Text segment »
Tracking Incidents by Type Improves Accuracy
To measure efficiency, privacy teams evaluate metrics such as the median time from discovery to privacy response. But different incident types take different lengths of time to resolve, so lumping them all together can skew results. A best practice is to classify incidents by category to better identify specific areas of improvement. Say you notice a trend identifying a higher number of incidents that are due to misdirected mail, and launch a training program to educate your staff on correct procedures. A downward trend after the training provides demonstrable proof that your initiative works — and you can justify the cost of additional trainings to further reduce risk.
Benchmarking: Learning from Your Peers
To help privacy teams assess their operations, RadarFirst created its inaugural benchmarking report, which compares important metrics across peer industries. This report is full of insights gleaned from a rich set of aggregated metadata that organizations can learn from. Here are four key benchmarking metrics included in the report (note: In the Radar platform, organizations can compare their specific metrics to those of their peer industries across these four benchmarks):
- Percentage of notifiable incidents, which is the number of assessed incidents with at least one ‘Yes’ decision to notify individuals divided by the total number of assessed incidents in the time period.

Collected data entries:
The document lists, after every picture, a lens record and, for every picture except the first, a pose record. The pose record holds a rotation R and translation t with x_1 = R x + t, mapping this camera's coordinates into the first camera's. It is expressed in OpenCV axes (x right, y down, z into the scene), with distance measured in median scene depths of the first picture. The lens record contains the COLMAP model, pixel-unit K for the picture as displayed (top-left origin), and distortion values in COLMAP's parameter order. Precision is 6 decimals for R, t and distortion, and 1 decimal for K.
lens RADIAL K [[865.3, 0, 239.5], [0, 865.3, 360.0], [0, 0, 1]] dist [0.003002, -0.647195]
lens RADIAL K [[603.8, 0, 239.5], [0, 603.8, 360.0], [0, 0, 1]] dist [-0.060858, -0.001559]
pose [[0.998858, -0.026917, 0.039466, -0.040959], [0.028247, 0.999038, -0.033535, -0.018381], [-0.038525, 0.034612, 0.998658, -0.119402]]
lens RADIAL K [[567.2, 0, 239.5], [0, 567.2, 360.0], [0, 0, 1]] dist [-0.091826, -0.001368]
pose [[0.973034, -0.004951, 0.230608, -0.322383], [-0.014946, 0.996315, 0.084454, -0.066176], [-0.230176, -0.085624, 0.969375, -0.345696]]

Description of the task » Decide whether each statement below agrees with the text on tracking privacy incidents, answering yes or no and quoting the exact words of the text that settle it. (a) Grouping all incident types together can distort results. (b) The benchmarking report was RadarFirst's second such report. (c) The percentage of notifiable incidents divides by the total number of all reported incidents.

Response to the exercise »
(a) Yes: "lumping them all together can skew results"
(b) No: "RadarFirst created its inaugural benchmarking report"
(c) No: "divided by the total number of assessed incidents in the time period"